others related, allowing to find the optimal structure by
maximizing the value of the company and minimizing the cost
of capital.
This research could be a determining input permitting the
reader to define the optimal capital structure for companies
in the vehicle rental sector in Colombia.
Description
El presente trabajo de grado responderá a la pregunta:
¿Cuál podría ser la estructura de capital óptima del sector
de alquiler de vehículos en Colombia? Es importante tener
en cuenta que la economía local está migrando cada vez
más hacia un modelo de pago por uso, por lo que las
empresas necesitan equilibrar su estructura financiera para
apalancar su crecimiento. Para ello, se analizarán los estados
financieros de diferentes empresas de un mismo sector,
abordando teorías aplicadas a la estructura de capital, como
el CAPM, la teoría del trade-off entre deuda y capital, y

*Instructions for the task*. All the entries above need to be repeated word for word.

*Task answer*.
others related, allowing to find the optimal structure by
maximizing the value of the company and minimizing the cost
of capital.
This research could be a determining input permitting the
reader to define the optimal capital structure for companies
in the vehicle rental sector in Colombia.
Description
El presente trabajo de grado responderá a la pregunta:
¿Cuál podría ser la estructura de capital óptima del sector
de alquiler de vehículos en Colombia? Es importante tener
en cuenta que la economía local está migrando cada vez
más hacia un modelo de pago por uso, por lo que las
empresas necesitan equilibrar su estructura financiera para
apalancar su crecimiento. Para ello, se analizarán los estados
financieros de diferentes empresas de un mismo sector,
abordando teorías aplicadas a la estructura de capital, como
el CAPM, la teoría del trade-off entre deuda y capital, y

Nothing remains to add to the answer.